To do the new study, researchers worked with nearly 55,000 people without a history of Covid-19 who were enrolled in three large longitudinal studies: the Nurses’ Health Study II, the Nurses’ Health Study 3, and the Growing Up Today Study. Participants in these studies tend to be predominantly female and white, which may limit how generalizable the results are to a broader population, the study said.
Participants were asked about their mental health in April 2020, quite early in the pandemic. They continued to complete mental health surveys monthly for six months and then quarterly. At the end of one year, the researchers narrowed the subject pool down to nearly 3,200 people who had developed Covid-19 and met the study’s requirements.
“This study is particularly nice in that the participants’ baseline characteristics were independently assessed in time for their subsequent Covid symptoms,” said Johns Hopkins’ Bienvenu.
Compared to people without mental distress, people with depression and loneliness were 1.32 times more likely to experience long-term Covid symptoms. Participants who were quite worried about the coronavirus – mainly people of color, women and those with asthma – were 1.37 times more likely to develop long-term Covid, the study found.
Stress was associated with a greater risk – 1.42 times more likely – but people with higher levels of perceived stress were almost 50% more likely to develop post-Covid symptoms, said Wang, the study’s co-author.

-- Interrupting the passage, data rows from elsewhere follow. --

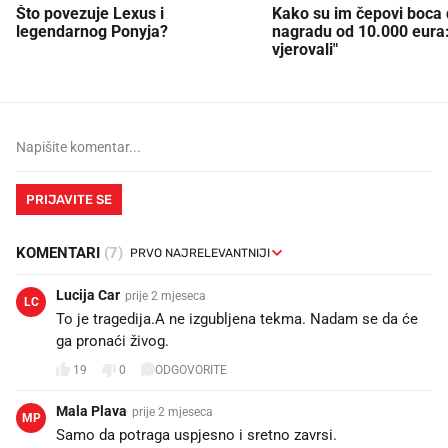
Što povezuje Lexus i
Kako su im čepovi boca d
legendarnog Ponyja?
nagradu od 10.000 eura
vjerovali"
PRIJAVITE SE
KOMENTARI
(7)
Lucija Car
prije 2 mjeseca
LC
To je tragedija.A ne izgubljena tekma. Nadam se da će
ga pronaći živog.
19
0
ODGOVORITE
Mala Plava
prije 2 mjeseca
MP
Samo da potraga uspjesno i sretno zavrsi.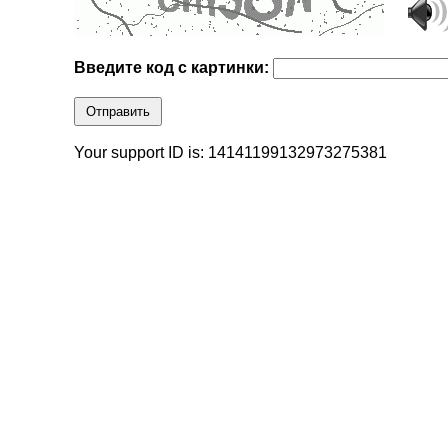
Введите код с картинки:
Отправить
Your support ID is: 14141199132973275381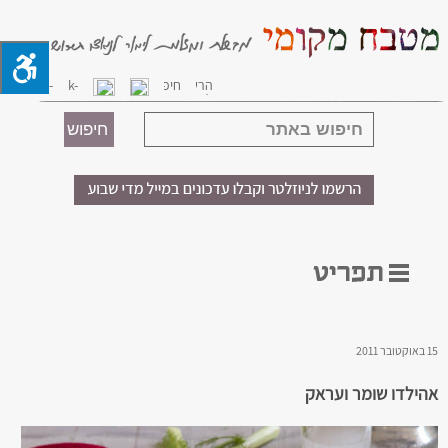
15 באוקטובר 2011
אהילדו שומר ועראק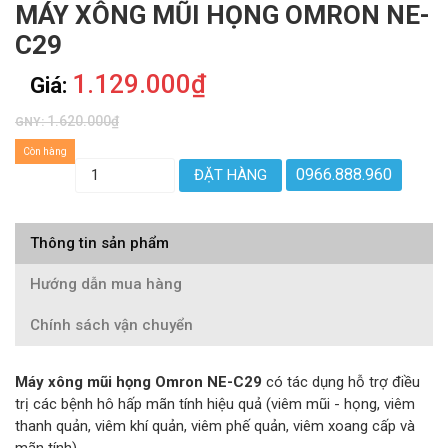
MÁY XÔNG MŨI HỌNG OMRON NE-
C29
1.129.000₫
Giá:
1.620.000₫
GNY:
Còn hàng
0966.888.960
ĐẶT HÀNG
Thông tin sản phẩm
Hướng dẫn mua hàng
Chính sách vận chuyển
Máy xông mũi họng Omron NE-C29
có tác dụng hỗ trợ điều
trị các bệnh hô hấp mãn tính hiệu quả (viêm mũi - họng, viêm
thanh quản, viêm khí quản, viêm phế quản, viêm xoang cấp và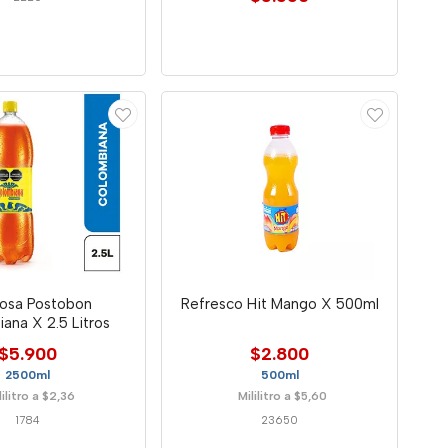
osa Postobon
Refresco Hit Mango X 500ml
ana X 2.5 Litros
$5.900
$2.800
2500ml
500ml
lilitro a $2,36
Mililitro a $5,60
1784
23650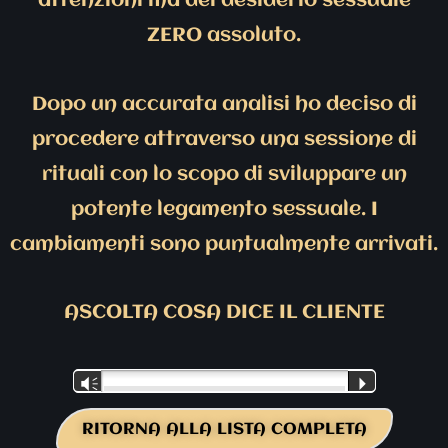
attenzioni ma del desiderio sessuale
ZERO assoluto.
Dopo un accurata analisi ho deciso di
procedere attraverso una sessione di
rituali con lo scopo di sviluppare un
potente legamento sessuale. I
cambiamenti sono puntualmente arrivati.
ASCOLTA COSA DICE IL CLIENTE
Audio
Vm
P
Player
RITORNA ALLA LISTA COMPLETA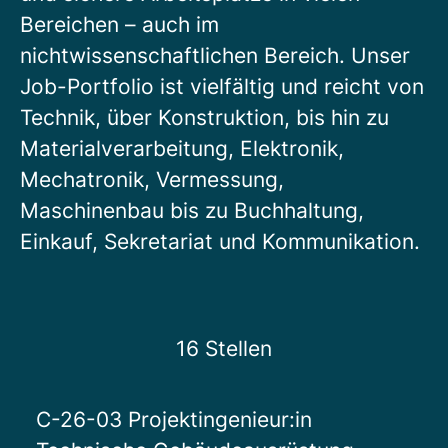
Bereichen – auch im
nichtwissenschaftlichen Bereich. Unser
Job-Portfolio ist vielfältig und reicht von
Technik, über Konstruktion, bis hin zu
Materialverarbeitung, Elektronik,
Mechatronik, Vermessung,
Maschinenbau bis zu Buchhaltung,
Einkauf, Sekretariat und Kommunikation.
16 Stellen
C-26-03 Projektingenieur:in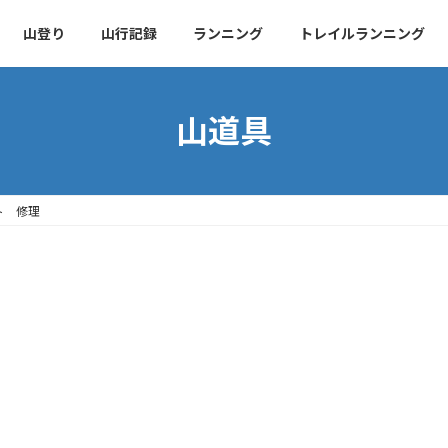
山登り
山行記録
ランニング
トレイルランニング
山道具
ト 修理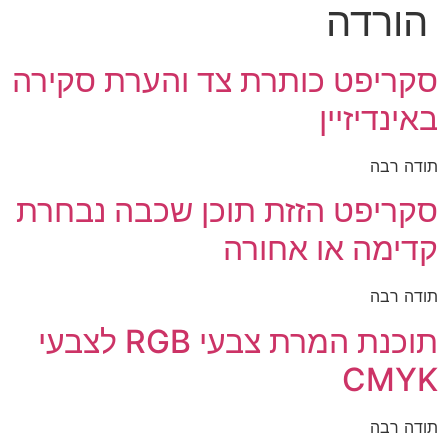
הורדה
סקריפט כותרת צד והערת סקירה
באינדיזיין
תודה רבה
סקריפט הזזת תוכן שכבה נבחרת
קדימה או אחורה
תודה רבה
תוכנת המרת צבעי RGB לצבעי
CMYK
תודה רבה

All associations between psychological distress and long-term Covid remained significant, even after the researchers adjusted for demographics, body weight, smoking status, and a history of asthma, cancer, diabetes, and high blood pressure or cholesterol.

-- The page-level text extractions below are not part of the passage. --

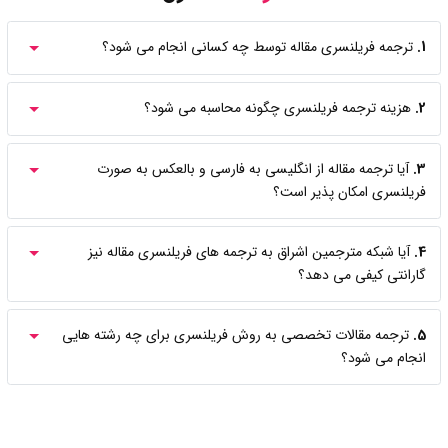
1.
ترجمه فریلنسری مقاله توسط چه کسانی انجام می شود؟
2.
هزینه ترجمه فریلنسری چگونه محاسبه می شود؟
3.
آیا ترجمه مقاله از انگلیسی به فارسی و بالعکس به صورت
فریلنسری امکان پذیر است؟
4.
آیا شبکه مترجمین اشراق به ترجمه های فریلنسری مقاله نیز
گارانتی کیفی می دهد؟
5.
ترجمه مقالات تخصصی به روش فریلنسری برای چه رشته هایی
انجام می شود؟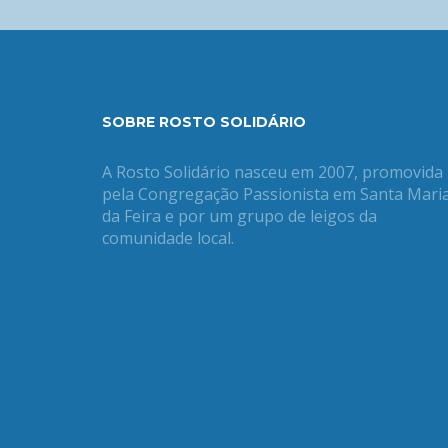
SOBRE ROSTO SOLIDÁRIO
A Rosto Solidário nasceu em 2007, promovida
pela Congregação Passionista em Santa Mari
da Feira e por um grupo de leigos da
comunidade local.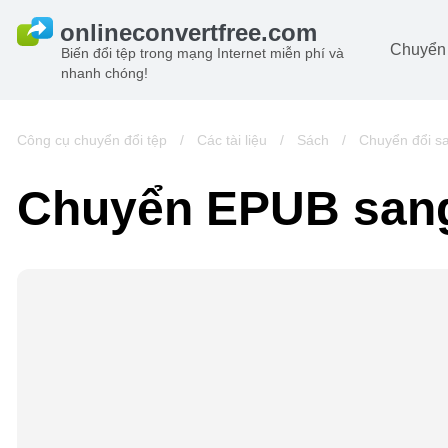
Chuyển 
Biến đổi tệp trong mạng Internet miễn phí và
nhanh chóng!
Ta
đô
Hi
Công cụ chuyển đổi tệp
/
Các tài liệu
/
Sách
/
Chuyển đổi s
đô
Â
Chuyển EPUB san
ch
Sá
Lư
đô
Vi
đô
t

Additionally, all types of psychological distress except loneliness were associated with a higher risk of being unable to complete activities of daily living due to ongoing long-term Covid symptoms.
While many cases of long-term Covid are mild and resolve within a few months, other patients continue to suffer for a long time. Some still have not recovered their quality of life more than two years after the pandemic, according to Dr. Aaron Friedberg, clinical assistant professor of internal medicine who works in the Post-Covid Recovery Program at Ohio University Wexner Medical Center in Columbus.
“They can’t think, they can’t breathe. I have a person whose disease is so severe, he basically can’t get out of bed,” Friedberg told CNN in an earlier interview. “I recently saw a person who is still not working due to Covid symptoms two years later.”